不,出現的不是正主,不是黃英他本人,準確的說應該是黃英本人所使的妖法。
凡是本事到一定的鬼物,隔空取物,口吐陰霧等等的神通都會略懂一二。而現在,直撲我面門的不是什麼鬼,也不是什麼陰霧,而是大廳裡的一張沙發。
我凝神聚氣的等待著黃英的出現,卻不料她實在是太過狡猾,知道正面迎敵不是我的對手,給我來了這一招,打了我一個措手不及。
電光火閃的剎那,我一個縱身跳到旁邊,那撲面而來的沙發砸到我坐著那椅子,和旁邊的桌子上,撲通一聲,把桌子椅子都砸了個稀巴爛。
連開聲說話的時間都沒有,在我堪堪避過了這沙發的攻擊之後,屋子裡的所有東西都像長了眼睛一樣向我飛來,什麼椅子,水壺,應有盡有,砸的我抱著腦袋跑頭亂竄。
過程中,好幾樣東西和我的身體來了一個親密接觸,比如那水壺,砸到我身上之後水花四濺,燙的我一陣子呲牙咧嘴,有苦也說出來。
我狠狠咬牙於黃英的狡猾,不出來與我三頭六面說個清楚,反而躲在暗處使這樣的陰招。同時我也恨不得狠狠的揍自己一頓,早知道,我就不應該把三昧真火符收起來,至少按照目前的情況來看,三昧真火符一燒,能逼得黃英現出原形。
燈已經滅了,四周的情況又是這麼凌亂不堪,我像只被貓追趕的老鼠般四處躲閃,找著屋子裡的障礙物保護自己。
終於,逃竄多次之後,讓我找到了一張足以阻擋我身子的沙發。我死死的捂住沙發,害怕黃英一個隔空取物,連沙發都給我撬了起來,到那時候,我可連最後保命的機會都麼有了。
然而讓我奇怪的是,黃英並沒有取走遮擋我的沙發,而且她攻擊我的方式很奇怪,只是用東西不停的砸擋在我面前的沙發,並沒有傷害我的意圖。
她這是在幹嘛?警告我嗎?
我百思不得其解,我想黃英應該也知道,既然我來了,就肯定不會這麼輕易退走,除非她能打死我,不然我總得見上她一面。但她所做的一切似乎並沒有傷害我的意圖,攻擊雖然凌厲,廳子裡的東西像雨一樣砸著阻擋住我的沙發,卻沒有一個是落到我身邊的。我雖然不知道我現在廳子的何處,但我敢肯定,我身處的不是廳子的死角,在我面前有著沙發擋著,但是我的身後空無一物,是一個空門。黃英要是想傷害我,大可以把擋在我面前的沙發取走,既然她可以隔空取物,取走一個沙發不是什麼大問題,況且第一次朝我面門撲來的就是沙發。
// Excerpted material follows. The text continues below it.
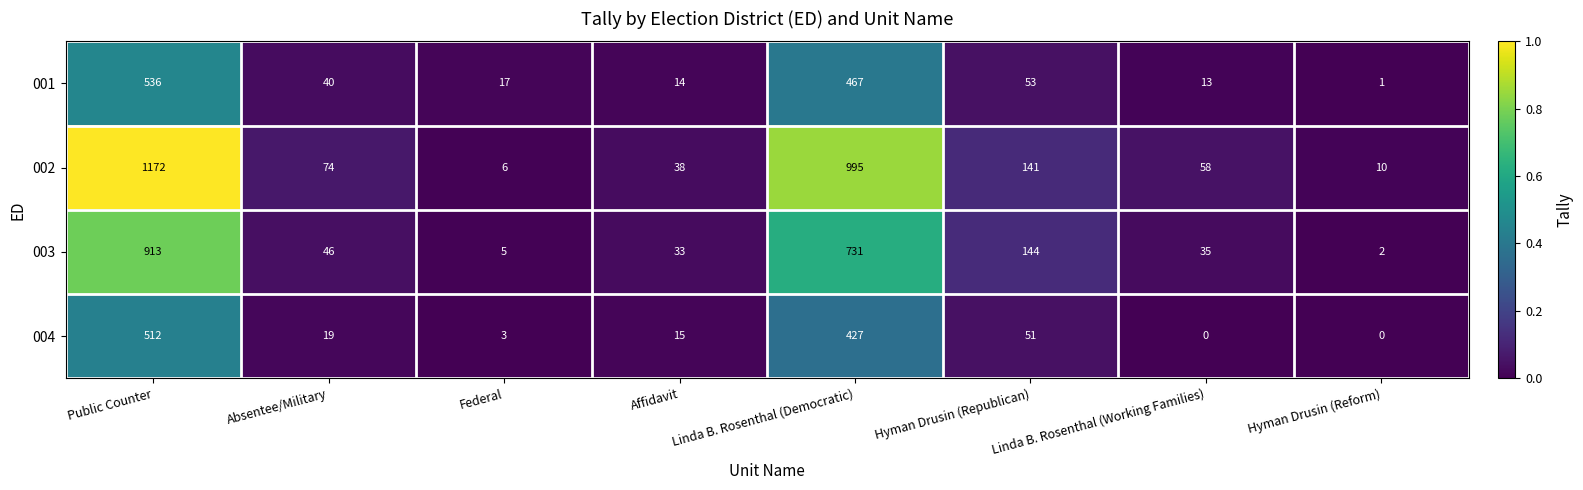

Between Affidavit and Linda B. Rosenthal (Working Families), which series saw the biggest shift?

002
或許,她還可以趁著我背後沒有東西的空擋,在後面襲擊我。
然而黃英卻沒有,而且那攻擊看似凌厲,聲響很大,卻只是攻擊著我面前的沙發,一點都沒有傷害我的意思,這點,我可以百分百的肯定。
這就讓我想不通了,黃英的行為讓我感到身處於雲裡霧裡一樣,根本就找不到半點的頭緒。
慢慢的,噼裡啪啦的哐當聲消失了,廳子再一次靜止下來,時間又回到了原點。
我慢慢的站起身子,看著靜謐的四周。這時候我已經肯定,黃英並沒有傷害我的意思,既然她不想傷害我,我也不想傷害她。只不過鬼留在這個世上始終是有為天道。即使她是一隻可憐的鬼,她的兒子媳婦虧欠了她太多,太多。
「黃英,我知道是你?出來見我吧,我也無意想傷害你,只是想幫你化解你心中的怨念,讓你可以早日投胎!」我握著桃木劍柄,靜靜的看著四周,腳步一點一點的往我之前坐的地方挪去,因為那兒放著我的行頭,我身上雖然帶著幾張符咒和桃木劍,但是重要的法器等物,比如羅盤,和八卦鏡,都在那包裹裡面,只希望剛剛飛來的沙發沒有把這些東西壓壞。
一邊說話,一邊慢慢的挪動。也幸好整個過程中並沒有什麼什麼東西向我飛來,而就在我挪動著腳步,來到那包裹跟前的時候,空中終於有了迴響。